Umstrittene Straßennamen

Michael Bohnen – Opern- und Leinwandstar

Der Politikwissenschaftler Felix Sassmannshausen hat ein Dossier erstellt, in dem er Straßennamen mit antisemitischem Bezug in den Blick nimmt. 18 davon befinden sich in Neukölln. Die Kiez und Kneipe stellt die Namensgeber vor.
Der Michael-Bohnen-Ring verläuft als Ringstraße von der Sonnenallee durch die High-Deck-Siedlung. Der Namensgeber ist ein deutscher Opernsänger und Schauspieler.
Michael Bohnen erblickte am 2. Mai 1887 in Köln das Licht der Welt. Schon als Schüler fiel er durch seine wunderschöne Stimme auf, und so entschied er sich für eine Laufbahn als Sänger. Nach Abschluss der Ausbildung zum Bass-Bariton gab Bohnen am 13. Oktober 1910 sein Bühnendebüt am »Stadttheater Düsseldorf«. 1914 gelang ihm der Durchbruch zum gefeierten Opernstar. Bereits 1913 wurde ihm von Kaiser Wilhelm II. als jüngstem Sänger der Titel »Königlich preußischer Hofopernkammersänger« verliehen.
1922/23 folgte er einem Ruf an die »Metropolitan Opera« in New York wo er bis 1933 regelmäßig auftrat. Während dieser Zeit machte er im Rahmen von Gastspielen auch an anderen Opernhäusern in halb Europa Furore.
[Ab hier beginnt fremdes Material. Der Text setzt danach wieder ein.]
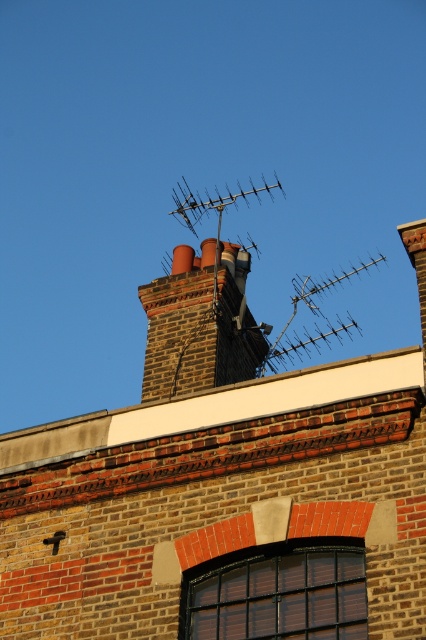
Question: Can you confirm if metallic antenna at upper center is positioned above metallic silver antenna at center?

Choices:
 (A) yes
 (B) no

Answer: (B)

Question: Is brick chimney at center further to the viewer compared to metallic silver antenna at center?

Choices:
 (A) no
 (B) yes

Answer: (A)

Question: Among these points, which one is nearest to the camera?

Choices:
 (A) pyautogui.click(x=213, y=198)
 (B) pyautogui.click(x=357, y=264)
 (C) pyautogui.click(x=210, y=300)

Answer: (C)

Question: Estimate the real-world distances between objects in this image. Which object is farther from the brick chimney at center?

Choices:
 (A) metallic antenna at upper center
 (B) metallic silver antenna at center

Answer: (A)

Question: Estimate the real-world distances between objects in this image. Which object is farther from the brick chimney at center?

Choices:
 (A) metallic silver antenna at center
 (B) metallic antenna at upper center

Answer: (B)

Question: Is metallic antenna at upper center closer to camera compared to metallic silver antenna at center?

Choices:
 (A) yes
 (B) no

Answer: (B)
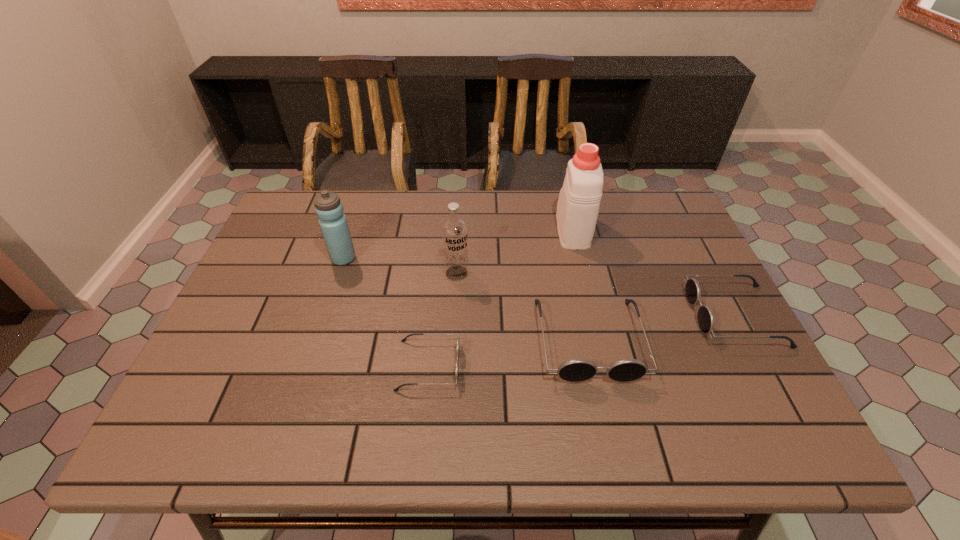
Please show where to add a sunglasses on the left while keeping spacing even. Please provide its 2D coordinates. Your answer should be formatted as a tuple, i.e. [(x, y)], where the tuple contains the x and y coordinates of a point satisfying the conditions above.

[(251, 394)]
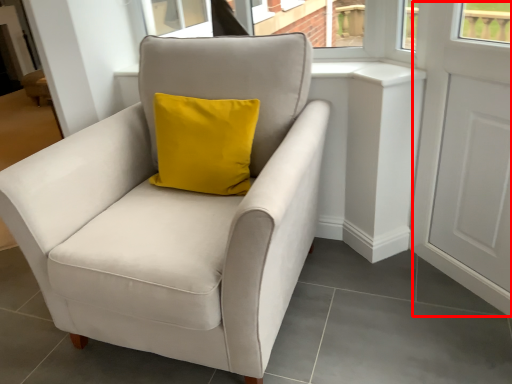
Question: Observing the image, what is the correct spatial positioning of screen door (annotated by the red box) in reference to chair?

Choices:
 (A) right
 (B) left

Answer: (A)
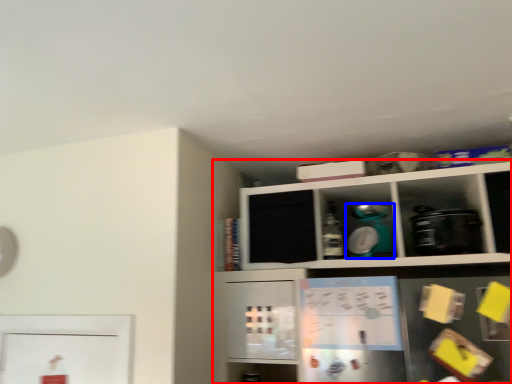
Question: Which object appears farthest to the camera in this image, shelf (highlighted by a red box) or appliance (highlighted by a blue box)?

Choices:
 (A) shelf
 (B) appliance

Answer: (B)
Im Frühsommer 1933 floh der als »Sympathisant der jüdischen Rasse« unter Verdacht stehende Bohnen vor den Nazis nach Argentinien, kehrte Ende 1933 aber nach Berlin zurück. Das Heimweh war stärker.
Seit 1919 widmete sich Bohnen auch dem Film. Durch seine Auftritte in zahlreichen Stummfilmen, später auch in Dutzenden Tonfilmen avancierte er bald zu einem beliebten Leinwandstar, der mit seiner machtvollen Stimme vor allem in musikalischen Komödien- und Operettenverfilmungen glänzte.
Bohnen wirkte aber auch in NS-Propagandafilmen mit, wie in dem Krimi »Achtung! Feind hört mit!« und in dem antisemitischen und antibritischen Propagandastreifen »Die Rothschilds«. Nach seiner Weigerung, in weiteren Propagandafilmen mitzuspielen, soll sein Sohn als Frontpriester eingezogen worden sein, um nach eigenen Aussagen Druck auf den Opernstar auszuüben.
Nach dem Krieg kostete ihn die Falschaussage seines Schülers Hans Beirer im Zuge der Entnazifizierung seine Stelle als Intendant der Deutschen Oper Berlin.
Allmählich rehabilitiert, trat er ab 1950 an der »Deutschen Oper Berlin« auf, wo er 1951 seine Karriere beendete. Ver­armt und zurückgezogen starb Michael Bohnen am 26. April 1965 an Herzversagen.
Es ist unklar, ob Bohnen mit dem NS-Regime sympathisierte oder nicht. Er selbst gab an, zur Mitwirkung bei den Filmen gezwungen worden zu sein. Sassmannshausen empfiehlt weitere Forschung und Kontextualisierung.